What is needed
All of the data below needs to be set down once more, exactly as written.

Provided information
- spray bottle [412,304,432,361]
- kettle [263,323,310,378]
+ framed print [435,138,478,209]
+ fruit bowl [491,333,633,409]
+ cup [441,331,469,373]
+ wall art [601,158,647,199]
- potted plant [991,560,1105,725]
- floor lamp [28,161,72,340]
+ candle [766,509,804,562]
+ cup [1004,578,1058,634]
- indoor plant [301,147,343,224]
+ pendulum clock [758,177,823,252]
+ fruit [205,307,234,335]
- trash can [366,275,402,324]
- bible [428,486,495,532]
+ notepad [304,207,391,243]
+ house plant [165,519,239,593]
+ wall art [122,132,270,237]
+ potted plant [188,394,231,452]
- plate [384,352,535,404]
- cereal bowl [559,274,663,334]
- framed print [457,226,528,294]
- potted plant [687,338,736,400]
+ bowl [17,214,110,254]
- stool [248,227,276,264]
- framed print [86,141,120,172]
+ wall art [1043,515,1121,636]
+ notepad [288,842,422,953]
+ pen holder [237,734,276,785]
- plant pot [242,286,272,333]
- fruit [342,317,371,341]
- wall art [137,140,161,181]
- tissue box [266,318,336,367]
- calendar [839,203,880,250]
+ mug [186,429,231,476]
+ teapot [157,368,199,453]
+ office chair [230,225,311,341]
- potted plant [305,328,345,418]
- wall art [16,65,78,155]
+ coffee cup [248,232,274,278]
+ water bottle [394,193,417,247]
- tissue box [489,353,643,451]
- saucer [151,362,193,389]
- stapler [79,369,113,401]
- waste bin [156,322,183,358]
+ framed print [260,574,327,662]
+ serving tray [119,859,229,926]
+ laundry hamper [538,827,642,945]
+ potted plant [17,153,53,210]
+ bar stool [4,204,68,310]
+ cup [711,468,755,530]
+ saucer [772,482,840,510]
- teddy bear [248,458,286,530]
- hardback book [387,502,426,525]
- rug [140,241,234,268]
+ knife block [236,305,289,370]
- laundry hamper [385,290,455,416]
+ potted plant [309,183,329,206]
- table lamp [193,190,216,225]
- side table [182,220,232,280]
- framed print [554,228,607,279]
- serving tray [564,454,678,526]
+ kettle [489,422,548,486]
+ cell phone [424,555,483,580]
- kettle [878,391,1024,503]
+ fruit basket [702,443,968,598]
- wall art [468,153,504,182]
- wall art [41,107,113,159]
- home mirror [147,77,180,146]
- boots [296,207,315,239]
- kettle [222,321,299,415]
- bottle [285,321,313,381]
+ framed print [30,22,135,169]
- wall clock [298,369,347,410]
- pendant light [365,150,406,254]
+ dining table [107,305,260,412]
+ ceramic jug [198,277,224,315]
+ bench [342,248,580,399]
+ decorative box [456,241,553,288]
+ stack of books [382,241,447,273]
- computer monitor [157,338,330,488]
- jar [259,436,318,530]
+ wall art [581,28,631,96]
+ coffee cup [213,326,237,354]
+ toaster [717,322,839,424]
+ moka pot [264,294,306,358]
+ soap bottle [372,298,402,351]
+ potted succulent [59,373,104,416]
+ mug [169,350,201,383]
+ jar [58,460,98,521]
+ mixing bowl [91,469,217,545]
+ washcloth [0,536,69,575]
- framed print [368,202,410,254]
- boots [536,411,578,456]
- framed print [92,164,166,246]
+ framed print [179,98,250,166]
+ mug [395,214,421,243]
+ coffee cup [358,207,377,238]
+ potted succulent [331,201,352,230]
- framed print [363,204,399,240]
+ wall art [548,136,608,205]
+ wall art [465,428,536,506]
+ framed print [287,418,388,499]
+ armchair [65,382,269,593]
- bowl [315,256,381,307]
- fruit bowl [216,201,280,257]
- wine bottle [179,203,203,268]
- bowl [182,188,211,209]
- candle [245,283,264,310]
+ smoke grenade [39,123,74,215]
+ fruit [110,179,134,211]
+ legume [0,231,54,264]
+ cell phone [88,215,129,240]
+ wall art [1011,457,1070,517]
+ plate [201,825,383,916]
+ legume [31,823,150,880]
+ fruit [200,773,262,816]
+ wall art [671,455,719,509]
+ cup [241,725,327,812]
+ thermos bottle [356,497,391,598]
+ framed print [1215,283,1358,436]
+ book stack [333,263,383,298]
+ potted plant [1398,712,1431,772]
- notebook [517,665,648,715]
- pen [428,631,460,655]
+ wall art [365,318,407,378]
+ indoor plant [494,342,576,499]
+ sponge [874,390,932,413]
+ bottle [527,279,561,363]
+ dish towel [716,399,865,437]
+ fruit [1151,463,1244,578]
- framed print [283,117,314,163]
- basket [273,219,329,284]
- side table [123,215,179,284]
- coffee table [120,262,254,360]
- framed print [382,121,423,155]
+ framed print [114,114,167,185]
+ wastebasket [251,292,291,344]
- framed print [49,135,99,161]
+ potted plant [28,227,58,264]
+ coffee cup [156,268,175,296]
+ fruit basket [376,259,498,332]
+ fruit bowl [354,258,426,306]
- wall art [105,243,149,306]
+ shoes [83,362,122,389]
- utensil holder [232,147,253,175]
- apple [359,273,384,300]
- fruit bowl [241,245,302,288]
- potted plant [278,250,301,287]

Final answer
- spray bottle [412,304,432,361]
- kettle [263,323,310,378]
+ framed print [435,138,478,209]
+ fruit bowl [491,333,633,409]
+ cup [441,331,469,373]
+ wall art [601,158,647,199]
- potted plant [991,560,1105,725]
- floor lamp [28,161,72,340]
+ candle [766,509,804,562]
+ cup [1004,578,1058,634]
- indoor plant [301,147,343,224]
+ pendulum clock [758,177,823,252]
+ fruit [205,307,234,335]
- trash can [366,275,402,324]
- bible [428,486,495,532]
+ notepad [304,207,391,243]
+ house plant [165,519,239,593]
+ wall art [122,132,270,237]
+ potted plant [188,394,231,452]
- plate [384,352,535,404]
- cereal bowl [559,274,663,334]
- framed print [457,226,528,294]
- potted plant [687,338,736,400]
+ bowl [17,214,110,254]
- stool [248,227,276,264]
- framed print [86,141,120,172]
+ wall art [1043,515,1121,636]
+ notepad [288,842,422,953]
+ pen holder [237,734,276,785]
- plant pot [242,286,272,333]
- fruit [342,317,371,341]
- wall art [137,140,161,181]
- tissue box [266,318,336,367]
- calendar [839,203,880,250]
+ mug [186,429,231,476]
+ teapot [157,368,199,453]
+ office chair [230,225,311,341]
- potted plant [305,328,345,418]
- wall art [16,65,78,155]
+ coffee cup [248,232,274,278]
+ water bottle [394,193,417,247]
- tissue box [489,353,643,451]
- saucer [151,362,193,389]
- stapler [79,369,113,401]
- waste bin [156,322,183,358]
+ framed print [260,574,327,662]
+ serving tray [119,859,229,926]
+ laundry hamper [538,827,642,945]
+ potted plant [17,153,53,210]
+ bar stool [4,204,68,310]
+ cup [711,468,755,530]
+ saucer [772,482,840,510]
- teddy bear [248,458,286,530]
- hardback book [387,502,426,525]
- rug [140,241,234,268]
+ knife block [236,305,289,370]
- laundry hamper [385,290,455,416]
+ potted plant [309,183,329,206]
- table lamp [193,190,216,225]
- side table [182,220,232,280]
- framed print [554,228,607,279]
- serving tray [564,454,678,526]
+ kettle [489,422,548,486]
+ cell phone [424,555,483,580]
- kettle [878,391,1024,503]
+ fruit basket [702,443,968,598]
- wall art [468,153,504,182]
- wall art [41,107,113,159]
- home mirror [147,77,180,146]
- boots [296,207,315,239]
- kettle [222,321,299,415]
- bottle [285,321,313,381]
+ framed print [30,22,135,169]
- wall clock [298,369,347,410]
- pendant light [365,150,406,254]
+ dining table [107,305,260,412]
+ ceramic jug [198,277,224,315]
+ bench [342,248,580,399]
+ decorative box [456,241,553,288]
+ stack of books [382,241,447,273]
- computer monitor [157,338,330,488]
- jar [259,436,318,530]
+ wall art [581,28,631,96]
+ coffee cup [213,326,237,354]
+ toaster [717,322,839,424]
+ moka pot [264,294,306,358]
+ soap bottle [372,298,402,351]
+ potted succulent [59,373,104,416]
+ mug [169,350,201,383]
+ jar [58,460,98,521]
+ mixing bowl [91,469,217,545]
+ washcloth [0,536,69,575]
- framed print [368,202,410,254]
- boots [536,411,578,456]
- framed print [92,164,166,246]
+ framed print [179,98,250,166]
+ mug [395,214,421,243]
+ coffee cup [358,207,377,238]
+ potted succulent [331,201,352,230]
- framed print [363,204,399,240]
+ wall art [548,136,608,205]
+ wall art [465,428,536,506]
+ framed print [287,418,388,499]
+ armchair [65,382,269,593]
- bowl [315,256,381,307]
- fruit bowl [216,201,280,257]
- wine bottle [179,203,203,268]
- bowl [182,188,211,209]
- candle [245,283,264,310]
+ smoke grenade [39,123,74,215]
+ fruit [110,179,134,211]
+ legume [0,231,54,264]
+ cell phone [88,215,129,240]
+ wall art [1011,457,1070,517]
+ plate [201,825,383,916]
+ legume [31,823,150,880]
+ fruit [200,773,262,816]
+ wall art [671,455,719,509]
+ cup [241,725,327,812]
+ thermos bottle [356,497,391,598]
+ framed print [1215,283,1358,436]
+ book stack [333,263,383,298]
+ potted plant [1398,712,1431,772]
- notebook [517,665,648,715]
- pen [428,631,460,655]
+ wall art [365,318,407,378]
+ indoor plant [494,342,576,499]
+ sponge [874,390,932,413]
+ bottle [527,279,561,363]
+ dish towel [716,399,865,437]
+ fruit [1151,463,1244,578]
- framed print [283,117,314,163]
- basket [273,219,329,284]
- side table [123,215,179,284]
- coffee table [120,262,254,360]
- framed print [382,121,423,155]
+ framed print [114,114,167,185]
+ wastebasket [251,292,291,344]
- framed print [49,135,99,161]
+ potted plant [28,227,58,264]
+ coffee cup [156,268,175,296]
+ fruit basket [376,259,498,332]
+ fruit bowl [354,258,426,306]
- wall art [105,243,149,306]
+ shoes [83,362,122,389]
- utensil holder [232,147,253,175]
- apple [359,273,384,300]
- fruit bowl [241,245,302,288]
- potted plant [278,250,301,287]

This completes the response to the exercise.